Beholder’s Eye

When summer ends and locust-song is stilled,
then winter winds will come and splash grey rain
upon these tables; where we now serve chilled
rosé, and rest, and celebrate how brain,
or mind, can make out meanings; winkle pain
from dumb paint globs: these daubs, those speckled floors.
My neighbour here proclaims her brushes course
with purest beauty. Looks to me a mess:
a mix of mangled manual metaphors.
She’d ostracise me were I to confess.

The Russet Shell-less Snails

How many colours populate this place?
Four russet shell-less snails assist my count.
White flowers proffer broad flat leaves
that boast greens enough for myriad gowns.
Most of the blooms host hordes of well-shelled snails,
each shell a riotous, tasteful blend of browns
between bands depicting darker shades of dawn.
The arborvitae’s hues are too complex
to count their variations on dark green.
The berry bushes burst with red and black.
The stonewall stonewalls colour, but its hues
of sand and shadow backdrop one red rose
whose perfect-flower edge descends to brown
as what was bud then bloom moves to decay.
The russet snails, like sea lions seen from planes,
seem all immobile less I really look.
One turns its head; antennae sample wind.

La Vida Loca at the Art Fair

Yesterday reading my life
in the leaves on which
the thrown-out baby
landed

and my future in salts
left on terraced towels
when the bath water
evaporated

I knew to go
unmoneyed but showered
to the closing Sunday
of the art show.

Unable when pressed to say
whether the skinned-rabbit-
in-tub-of-blood photograph
or the snack bar

across the aisle where eaters
washed down sausages with beer
and machine coffee
was worse

I turned the corner
embracing every third passer-by
impartially until security
intervened.

The Price of Art is High

The price of art is high, without the art,
my only home a country I have left,
and my houses sold – perhaps they’re sold again.
I am here to make a baby, get some sleep
and maybe get acquainted if there’s time.
The second goal is difficult, the third
impossible. I cannot know myself
so how can conversation teach me you?

Your genes and mine survived the Deccan Traps
by keeping distance.
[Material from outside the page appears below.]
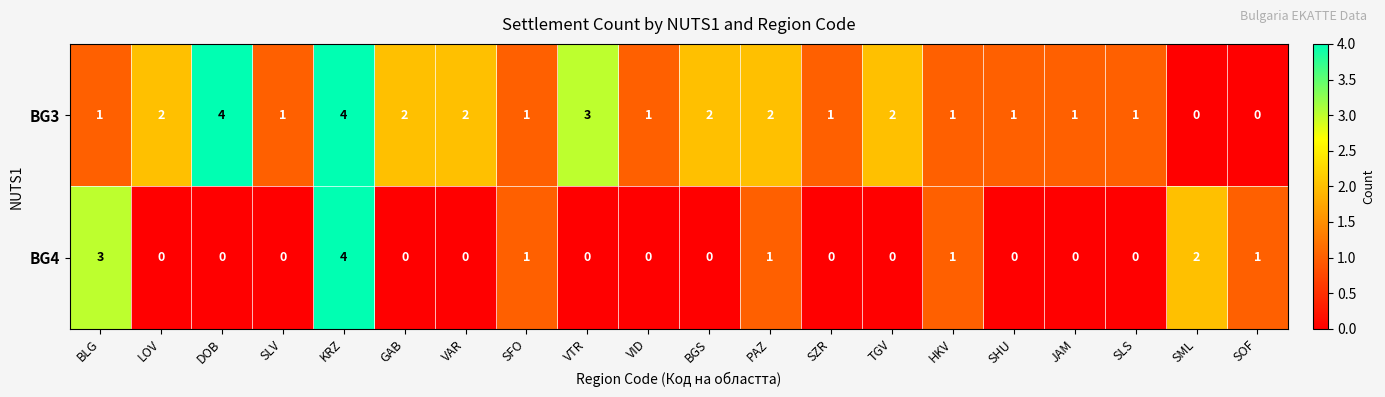

True or false: BG3 has a value of -1 at SML.

False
Commentators claim
we must resolve the situations in
the Middle East, Afghanistan, New York,
all three hard places where their many poor
die younger than the average Senegalese.
Your genes and mine, and the Deccan Traps, say, ‘Must?’
No words have ever solved a single problem.

Perhaps we’ve made a baby. Conversation
provides diversion – we don’t ask from what
because we have more knowledge than we need
and know our only future’s through a child.
Revering parents does not bring them back
nor cancel when we hurt them by not caring,
and the memory of the Deccan Traps is long
but nothing that’s accessible to us.